• **WHAT THE TASK REQUIRES**
Could you retype every line of the material below word for word, with nothing changed, added, or left out?

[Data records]
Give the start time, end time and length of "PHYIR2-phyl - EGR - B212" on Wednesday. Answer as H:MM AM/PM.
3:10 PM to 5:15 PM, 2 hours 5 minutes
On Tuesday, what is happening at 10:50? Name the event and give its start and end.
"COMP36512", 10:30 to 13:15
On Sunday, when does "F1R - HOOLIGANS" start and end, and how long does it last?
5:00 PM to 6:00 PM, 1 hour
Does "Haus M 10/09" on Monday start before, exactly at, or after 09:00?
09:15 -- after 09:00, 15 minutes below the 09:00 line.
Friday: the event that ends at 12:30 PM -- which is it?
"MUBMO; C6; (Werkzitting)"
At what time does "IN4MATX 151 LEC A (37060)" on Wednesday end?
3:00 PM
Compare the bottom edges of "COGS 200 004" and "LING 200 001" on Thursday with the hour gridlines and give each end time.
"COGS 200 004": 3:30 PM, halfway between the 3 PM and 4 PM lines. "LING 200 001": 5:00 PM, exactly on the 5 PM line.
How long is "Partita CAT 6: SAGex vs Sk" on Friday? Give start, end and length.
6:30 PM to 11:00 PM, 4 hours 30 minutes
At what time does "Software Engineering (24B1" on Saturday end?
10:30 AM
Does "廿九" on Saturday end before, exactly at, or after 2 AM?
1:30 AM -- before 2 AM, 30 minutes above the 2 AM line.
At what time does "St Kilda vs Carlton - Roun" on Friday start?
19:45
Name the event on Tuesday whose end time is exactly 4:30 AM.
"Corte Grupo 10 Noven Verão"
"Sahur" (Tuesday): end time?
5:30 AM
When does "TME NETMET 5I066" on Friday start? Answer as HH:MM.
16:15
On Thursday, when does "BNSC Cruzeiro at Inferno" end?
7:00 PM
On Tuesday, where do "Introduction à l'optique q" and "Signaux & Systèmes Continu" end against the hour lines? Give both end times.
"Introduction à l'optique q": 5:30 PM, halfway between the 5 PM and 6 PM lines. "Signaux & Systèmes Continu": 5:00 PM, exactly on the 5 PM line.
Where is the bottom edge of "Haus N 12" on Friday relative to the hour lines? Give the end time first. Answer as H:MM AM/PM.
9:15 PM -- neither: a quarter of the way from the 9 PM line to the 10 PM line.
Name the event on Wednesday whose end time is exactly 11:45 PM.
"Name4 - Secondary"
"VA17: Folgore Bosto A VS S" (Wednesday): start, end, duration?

• **TASK ANSWER**
Give the start time, end time and length of "PHYIR2-phyl - EGR - B212" on Wednesday. Answer as H:MM AM/PM.
3:10 PM to 5:15 PM, 2 hours 5 minutes
On Tuesday, what is happening at 10:50? Name the event and give its start and end.
"COMP36512", 10:30 to 13:15
On Sunday, when does "F1R - HOOLIGANS" start and end, and how long does it last?
5:00 PM to 6:00 PM, 1 hour
Does "Haus M 10/09" on Monday start before, exactly at, or after 09:00?
09:15 -- after 09:00, 15 minutes below the 09:00 line.
Friday: the event that ends at 12:30 PM -- which is it?
"MUBMO; C6; (Werkzitting)"
At what time does "IN4MATX 151 LEC A (37060)" on Wednesday end?
3:00 PM
Compare the bottom edges of "COGS 200 004" and "LING 200 001" on Thursday with the hour gridlines and give each end time.
"COGS 200 004": 3:30 PM, halfway between the 3 PM and 4 PM lines. "LING 200 001": 5:00 PM, exactly on the 5 PM line.
How long is "Partita CAT 6: SAGex vs Sk" on Friday? Give start, end and length.
6:30 PM to 11:00 PM, 4 hours 30 minutes
At what time does "Software Engineering (24B1" on Saturday end?
10:30 AM
Does "廿九" on Saturday end before, exactly at, or after 2 AM?
1:30 AM -- before 2 AM, 30 minutes above the 2 AM line.
At what time does "St Kilda vs Carlton - Roun" on Friday start?
19:45
Name the event on Tuesday whose end time is exactly 4:30 AM.
"Corte Grupo 10 Noven Verão"
"Sahur" (Tuesday): end time?
5:30 AM
When does "TME NETMET 5I066" on Friday start? Answer as HH:MM.
16:15
On Thursday, when does "BNSC Cruzeiro at Inferno" end?
7:00 PM
On Tuesday, where do "Introduction à l'optique q" and "Signaux & Systèmes Continu" end against the hour lines? Give both end times.
"Introduction à l'optique q": 5:30 PM, halfway between the 5 PM and 6 PM lines. "Signaux & Systèmes Continu": 5:00 PM, exactly on the 5 PM line.
Where is the bottom edge of "Haus N 12" on Friday relative to the hour lines? Give the end time first. Answer as H:MM AM/PM.
9:15 PM -- neither: a quarter of the way from the 9 PM line to the 10 PM line.
Name the event on Wednesday whose end time is exactly 11:45 PM.
"Name4 - Secondary"
"VA17: Folgore Bosto A VS S" (Wednesday): start, end, duration?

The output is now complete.